Reading passage:
- Born: 27 May 1946
- Died: 16 May 1980 (aged 33)
- Education: Paris-Sud University
- Known for: Scherk–Schwarz mechanism GSO projection
- Scientific career
- Fields: Theoretical physics
- Doctoral advisor: Claude Bouchiat Philippe Meyer [fr]

= Joël Scherk =

French theoretical physicist (1946–1980)

Joël Scherk (/fr/; 27 May 1946 – 16 May 1980) was a French theoretical physicist who studied string theory and supergravity.

==Education==
Scherk studied in Paris at the École Normale Supérieure (ENS). In 1969 he received his diploma (Thèse de troisième cycle) at University of Paris XI in Orsay with Philippe Meyer and Claude Bouchiat and in 1971 he completed his doctorate (Doctorat d'État) at the same time as his colleague André Neveu.

== Career ==
In 1974, together with John H. Schwarz, Scherk discovered that the Veneziano amplitude would have a massless spin-2 particle hypothesized as the graviton, soon it was realised that string theory was a theory of quantum gravity. In 1978, together with Eugène Cremmer and Bernard Julia, Scherk constructed the Lagrangian and supersymmetry transformations for eleven-dimensional supergravity, which is one of the foundations of M-theory.

== Death ==
He died unexpectedly, and in tragic circumstances, months after the supergravity workshop at the State University of New York at Stony Brook that was held on 27–29 September 1979. The workshop proceedings were dedicated to his memory, with a statement that Scherk, a diabetic, had been trapped somewhere without his insulin and went into a diabetic coma.

== Legacy ==
Two decades later, in his 2001 book Euclid's Window, author and theoretical physicist Leonard Mlodinow credited Schwarz and Scherk for their "astounding discovery" that gravity was part of string theory in a way that would "avoid contradictions between general relativity and quantum mechanics", but noted that Scherk suffered a breakdown, his wife left with their children, and he later committed suicide.

The high-energy theory library of the Laboratoire de Physique Théorique at École Normale Supérieure (Paris) is dedicated in his honor. A conference in Paris, on 16–20 October 2006, celebrating 30 years of supergravity, was dedicated to Scherk.

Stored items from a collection
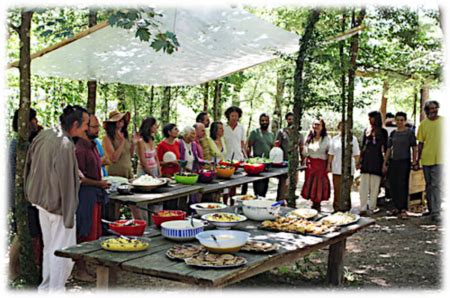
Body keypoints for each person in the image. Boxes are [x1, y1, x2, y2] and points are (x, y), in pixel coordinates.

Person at [24, 105, 89, 292]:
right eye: (85, 124)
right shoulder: (65, 144)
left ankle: (45, 289)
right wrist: (69, 215)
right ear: (75, 124)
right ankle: (55, 291)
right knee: (63, 252)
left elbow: (31, 164)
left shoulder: (46, 135)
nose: (86, 128)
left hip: (40, 201)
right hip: (58, 206)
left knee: (50, 248)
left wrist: (30, 193)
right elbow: (67, 183)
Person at [8, 108, 43, 280]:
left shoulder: (25, 142)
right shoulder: (20, 144)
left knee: (30, 234)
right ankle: (12, 271)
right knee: (22, 234)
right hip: (21, 198)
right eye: (33, 119)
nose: (36, 122)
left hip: (28, 197)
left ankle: (25, 269)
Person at [74, 114, 109, 281]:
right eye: (94, 127)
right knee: (84, 232)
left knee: (95, 233)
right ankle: (79, 269)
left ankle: (88, 266)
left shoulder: (93, 145)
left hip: (95, 194)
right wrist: (98, 184)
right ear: (85, 128)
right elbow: (79, 178)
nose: (98, 130)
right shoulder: (79, 149)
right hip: (85, 196)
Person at [382, 112, 418, 219]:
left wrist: (415, 161)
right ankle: (396, 207)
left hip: (404, 161)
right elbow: (388, 149)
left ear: (405, 121)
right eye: (397, 120)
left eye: (402, 120)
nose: (399, 122)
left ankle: (403, 209)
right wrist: (385, 162)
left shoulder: (409, 133)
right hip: (394, 161)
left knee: (403, 185)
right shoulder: (393, 133)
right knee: (393, 185)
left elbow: (414, 147)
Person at [415, 100, 443, 222]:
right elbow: (420, 143)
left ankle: (436, 212)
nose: (433, 110)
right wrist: (417, 160)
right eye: (431, 108)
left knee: (436, 185)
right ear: (426, 111)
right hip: (426, 159)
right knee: (429, 186)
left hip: (441, 159)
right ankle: (431, 209)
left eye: (435, 108)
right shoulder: (423, 125)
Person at [359, 111, 388, 215]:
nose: (370, 120)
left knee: (375, 186)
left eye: (371, 118)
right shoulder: (366, 131)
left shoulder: (383, 132)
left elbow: (386, 149)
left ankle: (372, 207)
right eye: (369, 118)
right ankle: (362, 207)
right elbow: (363, 147)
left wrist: (385, 163)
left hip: (377, 160)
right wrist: (359, 161)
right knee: (363, 186)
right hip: (366, 161)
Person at [327, 121, 360, 212]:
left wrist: (357, 165)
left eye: (346, 126)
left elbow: (356, 154)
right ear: (339, 127)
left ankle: (346, 208)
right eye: (341, 126)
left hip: (349, 169)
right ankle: (336, 208)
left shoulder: (353, 139)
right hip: (336, 168)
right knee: (337, 190)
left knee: (347, 189)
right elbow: (331, 154)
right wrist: (329, 165)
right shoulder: (334, 139)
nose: (343, 128)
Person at [301, 119, 330, 212]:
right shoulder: (309, 137)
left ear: (322, 126)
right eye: (314, 124)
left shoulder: (326, 138)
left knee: (319, 185)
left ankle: (318, 205)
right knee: (310, 184)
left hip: (321, 164)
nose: (316, 126)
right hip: (310, 165)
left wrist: (329, 165)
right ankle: (313, 205)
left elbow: (329, 153)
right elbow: (304, 152)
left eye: (318, 125)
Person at [275, 112, 305, 200]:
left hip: (295, 163)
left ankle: (290, 202)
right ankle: (280, 202)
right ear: (286, 120)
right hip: (283, 163)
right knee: (283, 184)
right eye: (289, 119)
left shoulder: (299, 134)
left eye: (293, 119)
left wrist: (303, 162)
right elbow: (276, 146)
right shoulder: (281, 132)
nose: (291, 121)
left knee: (293, 183)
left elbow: (302, 148)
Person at [247, 113, 275, 197]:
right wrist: (248, 159)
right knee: (258, 187)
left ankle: (262, 201)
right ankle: (257, 200)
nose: (264, 122)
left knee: (265, 186)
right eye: (262, 120)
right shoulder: (255, 133)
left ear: (269, 121)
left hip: (267, 165)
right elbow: (248, 146)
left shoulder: (271, 135)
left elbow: (273, 149)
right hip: (257, 165)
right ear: (259, 122)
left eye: (266, 120)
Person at [102, 111, 134, 179]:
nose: (121, 121)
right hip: (116, 174)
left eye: (122, 119)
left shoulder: (126, 136)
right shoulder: (107, 138)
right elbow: (113, 159)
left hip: (128, 172)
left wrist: (133, 143)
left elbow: (129, 155)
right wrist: (122, 142)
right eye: (118, 120)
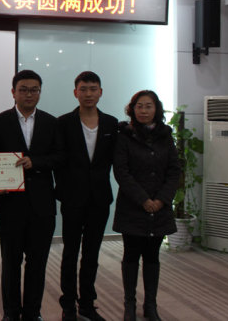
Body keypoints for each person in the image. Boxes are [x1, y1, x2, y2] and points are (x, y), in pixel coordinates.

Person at [0, 69, 63, 321]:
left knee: (37, 263)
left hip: (42, 204)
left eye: (34, 90)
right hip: (10, 203)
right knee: (10, 263)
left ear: (40, 93)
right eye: (23, 90)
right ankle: (10, 313)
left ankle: (33, 312)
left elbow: (59, 157)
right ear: (13, 92)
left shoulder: (52, 122)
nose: (29, 94)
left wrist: (35, 162)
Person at [56, 71, 118, 321]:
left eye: (93, 89)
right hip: (72, 198)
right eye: (83, 89)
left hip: (100, 198)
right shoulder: (63, 123)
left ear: (100, 92)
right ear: (75, 92)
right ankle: (68, 305)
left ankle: (87, 304)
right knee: (70, 252)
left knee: (92, 253)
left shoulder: (112, 124)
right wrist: (64, 189)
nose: (88, 94)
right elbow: (58, 161)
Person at [113, 90, 180, 321]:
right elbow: (122, 172)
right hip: (133, 206)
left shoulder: (165, 135)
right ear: (132, 109)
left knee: (152, 257)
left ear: (156, 109)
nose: (143, 110)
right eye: (139, 106)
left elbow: (174, 171)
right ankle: (129, 304)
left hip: (159, 208)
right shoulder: (124, 135)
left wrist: (161, 200)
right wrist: (143, 200)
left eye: (148, 106)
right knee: (131, 256)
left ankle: (151, 305)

Exercise details: From the text about Joël Scherk, quote the passage between "French theoretical physicist (1946–1980)" and "theory and supergravity.", inclusive.

Output of the exercise:
French theoretical physicist (1946–1980)

Joël Scherk (/fr/; 27 May 1946 – 16 May 1980) was a French theoretical physicist who studied string theory and supergravity.